(Exercise requirements): How many lines in the entries below include the string "front"? Answer with the number only.

[Dataset extract — start]

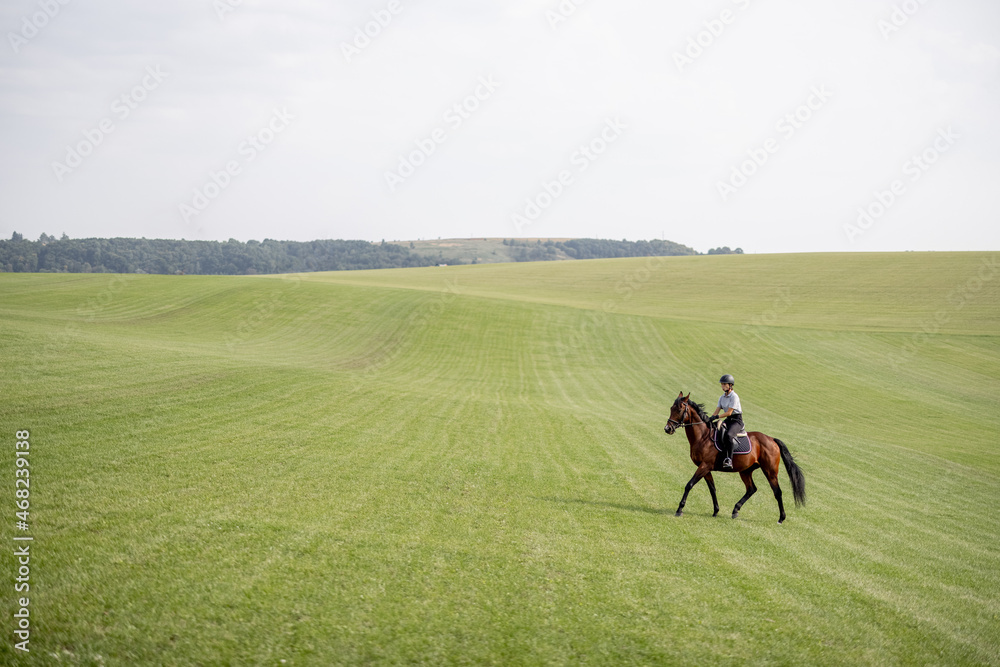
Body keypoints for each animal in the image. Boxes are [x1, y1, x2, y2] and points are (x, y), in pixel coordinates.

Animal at [664, 392, 804, 528]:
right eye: (671, 408)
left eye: (679, 409)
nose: (667, 429)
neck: (703, 437)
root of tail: (771, 439)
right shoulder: (706, 468)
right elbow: (712, 489)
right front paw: (715, 511)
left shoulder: (704, 466)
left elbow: (689, 485)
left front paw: (679, 509)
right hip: (746, 471)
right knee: (751, 489)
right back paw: (735, 510)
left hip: (770, 471)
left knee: (777, 492)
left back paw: (781, 518)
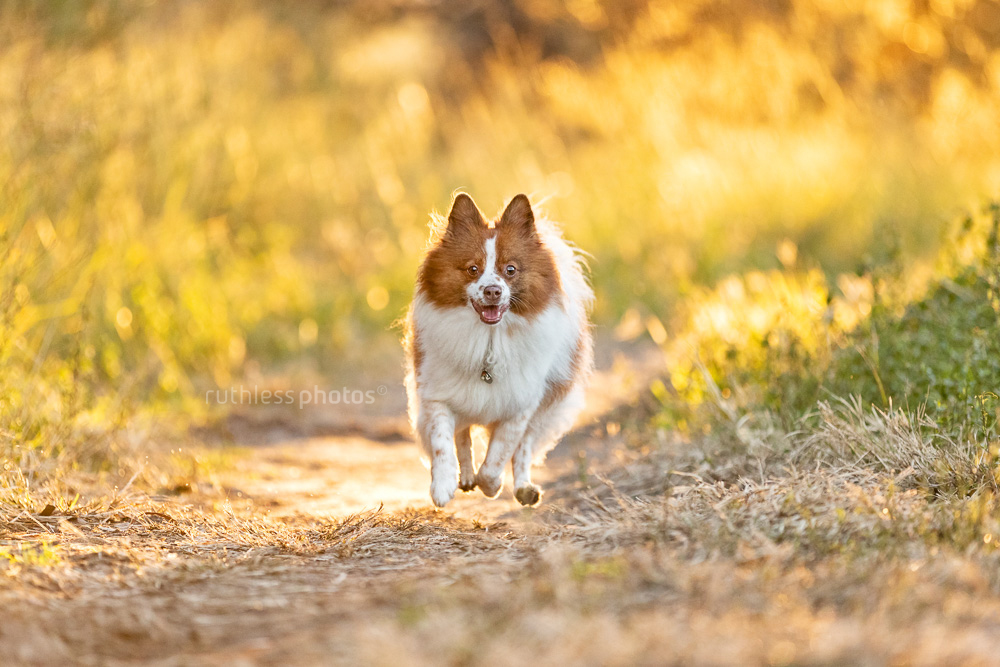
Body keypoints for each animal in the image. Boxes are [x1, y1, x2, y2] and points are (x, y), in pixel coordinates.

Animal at [404, 193, 592, 506]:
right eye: (473, 269)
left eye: (510, 270)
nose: (493, 290)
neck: (489, 343)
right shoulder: (437, 394)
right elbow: (444, 444)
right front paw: (443, 485)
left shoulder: (521, 406)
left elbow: (500, 456)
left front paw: (491, 486)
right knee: (462, 436)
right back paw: (466, 477)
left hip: (547, 408)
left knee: (524, 449)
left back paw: (523, 489)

[Dataset extract — finish]

(Result of this task): 4